Buying and reselling textbooks, holding off on upgrading to the latest tech, and steering clear of the strip club – any way that you can reduce your expenses will minimize your reliance on student loans and reduce the amount of interest that you have to pay back later. If you can cut back now, your future self will surely thank you.
Financial Mistakes to Avoid
That being said, there is a limit to frugality that you should be aware of. You can think of managing your finances in medical school, and in life for that matter, as somewhat of a bell curve. You don’t want to be at either extreme but instead somewhere in the middle.
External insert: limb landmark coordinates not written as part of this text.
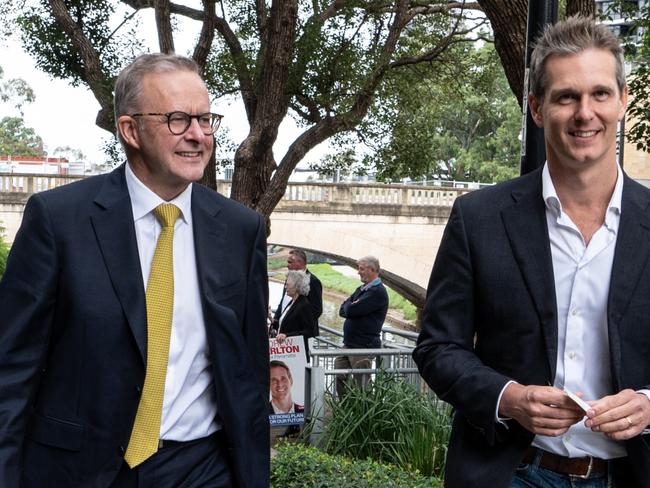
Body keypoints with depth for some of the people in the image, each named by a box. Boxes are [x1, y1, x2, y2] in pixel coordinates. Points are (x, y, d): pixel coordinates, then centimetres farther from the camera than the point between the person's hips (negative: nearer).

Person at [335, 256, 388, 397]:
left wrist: (349, 306, 0)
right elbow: (342, 310, 12)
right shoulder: (361, 289, 17)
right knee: (340, 380, 11)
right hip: (349, 345, 9)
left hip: (364, 347, -9)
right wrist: (351, 307, -8)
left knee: (360, 388, -2)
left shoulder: (378, 292, -15)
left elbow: (350, 310, -22)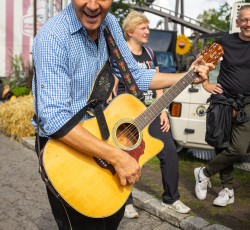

At one extreme, you have the people that think every purchase is just a “drop in the bucket.” They go out and buy the newest iPad, or computer, or car and think to themselves, “I’m already taking out so much money in loans, what’s another couple of hundred dollars here or there?” The issue with this mindset is that loans have a compounding effect. What costs you a hundred dollars now can easily cost you double or triple that down the road.
At the other extreme, you have the people that are so concerned about saving every penny that they make themselves miserable. I know we’ve talked about choosing a medical school that is affordable or cutting back on your monthly expenses, but if those choices make you miserable then they are likely not worth the cost savings.
If going to school in California lets you stay closer to family and friends and you genuinely enjoy living there, then the cost savings should not stop you. Additionally, if your $4 pumpkin spice latte from Starbucks brings you joy in the morning then go ahead and get it – no matter what Graham Stephan tells you.
Living frugally during medical school is about being conscious of what you’re spending your money on, not spending so little that you suck every last bit of joy out of your life.